Glen Greenwald, writing in the Guardian, says that terrorism is a culturally, emotionally and politically loaded label used to vindicate just about anything western governments wish to inflict on others. Despite the barbaric and horrendous nature of the act it is important to ask whether an attack on a soldier amounted to terrorism. “How can one create a definition of “terrorism” that includes Wednesday’s London attack on this British soldier without including many acts of violence undertaken by the US, the UK and its allies and partners? Can that be done?”

The short answer is no – not consistently at any rate.

For Dan Hodges, a Labour Party insider and admirer of Tony Blair, the attack was literally senseless. He notes with fetching innocence in his Telegraph blog that the terrorist on TV was black and did not fit the Asian or Middle Eastern stereotype. “And then as he was speaking, I noticed a lady in a blue dress, and pulling a trolley, just casually walking past the man with meat cleaver and the blood soaked hands. It was like she was just out doing a bit of shopping. And none of it made any sense. None of it.”

The usual oddities have been noticed by a more wary public – the lack of blood in some pictures and the shifting of the crime scene in others. No doubt much of this can be explained by the fact that the ITV footage has been edited. What is increasingly clear though is that the chorus of reports of beheading, decapitation and butchery should be treated with caution.

Scotland Yard says the cause of Lee Rigby’s death was not confirmed by a post-mortem examination and an inquest will be opened.
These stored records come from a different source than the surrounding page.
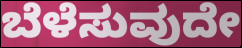
ಬೆಳೆಸುವುದೇ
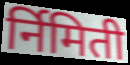
र्निमिती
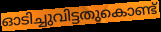
ഓടിച്ചുവിട്ടതുകൊണ്ട്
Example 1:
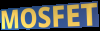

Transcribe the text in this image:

MOSFET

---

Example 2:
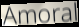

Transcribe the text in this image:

Amoral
It tallies with a coherent account given by Ingrid Loyau-Kennet who got off a bus to assist the dying soldier.

“I went over to the body where there was a lady sitting there and she said he was dead. She had comforted him by putting something under his back and a jacket over his head. I took his pulse and there was none. I couldn’t see the man’s face but I could see no evidence that suggested someone had tried to cut off his head. I could see nothing on him to suggest that he was a soldier.”
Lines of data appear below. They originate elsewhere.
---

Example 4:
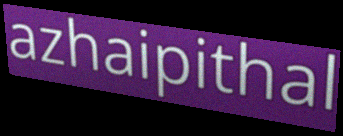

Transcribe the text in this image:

azhaipithal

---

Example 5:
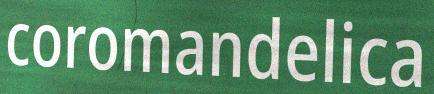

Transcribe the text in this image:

coromandelica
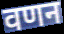
वणन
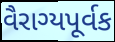
વૈરાગ્યપૂર્વક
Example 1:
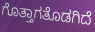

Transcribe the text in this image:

ಗೊತ್ತಾಗತೊಡಗಿದೆ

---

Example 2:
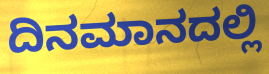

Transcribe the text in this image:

ದಿನಮಾನದಲ್ಲಿ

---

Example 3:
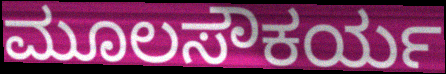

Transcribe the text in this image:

ಮೂಲಸೌಕರ್ಯ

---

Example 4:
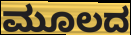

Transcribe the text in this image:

ಮೂಲದ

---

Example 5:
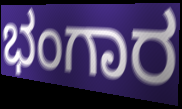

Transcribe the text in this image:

ಭಂಗಾರ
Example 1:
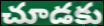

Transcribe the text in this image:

చూడకు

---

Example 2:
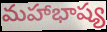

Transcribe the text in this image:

మహాభాష్య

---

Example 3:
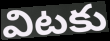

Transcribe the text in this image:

విటకు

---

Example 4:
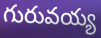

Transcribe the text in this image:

గురువయ్య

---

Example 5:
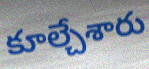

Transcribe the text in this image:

కూల్చేశారు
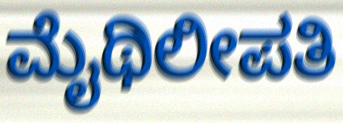
ಮೈಥಿಲೀಪತಿ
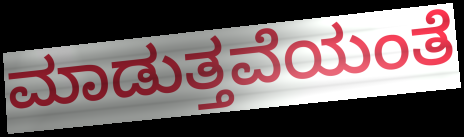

Loyau–Kennet then spoke to Michael Adebelajo, who was holding a meat cleaver in one hand and a revolver in the other, for more than five minutes. He explained he had killed the soldier because of what British troops were doing in Iraq and Afghanistan. He was going to attack the police when they arrived.

“There was blood on the pavement by the car where the man on the ground had been hit by it. At first there was no blood by the body but as I talked to the man it began to flow which worried me because blood needs a beating heart to flow. But I didn’t want to annoy the man by going back to the body.

She also spoke to the second man. Unlike Adebelajo, he did not want to confront the police. “At that point, there were so many people around that I didn’t want him to get scared or agitated. I kept talking to him to keep him occupied.”

Quite predictably a day after the attack it emerged that both Adebelajo and Adebowale had been known to the domestic security service, MI5, and the police for eight years. It was claimed they were regarded as peripheral figures and were therefore not subjected to a full-scale investigation. There is every reason to regard this as disinformation.

Abu Nusaybah (31) told the BBC Newsnight programme on Friday night (May 24) that the security agency MI5 had six months ago asked his friend Michael Adebolajo if he wanted to work for them. Nusaybah said that Adebelajo had rejected the offer but continued to be harassed by MI5. Abu Nusaybah was arrested at the BBC after the interview.

As is now customary a parliamentary select committee will investigate what the service knew of the Woolwich terror suspects and whether any intelligence was missed that might have prevented the tragedy. But as with the 7/7 London bombings a genuine public inquiry will stay off-limits. Whether Adebelajo was the patsy who turned on his handlers will remain a mystery.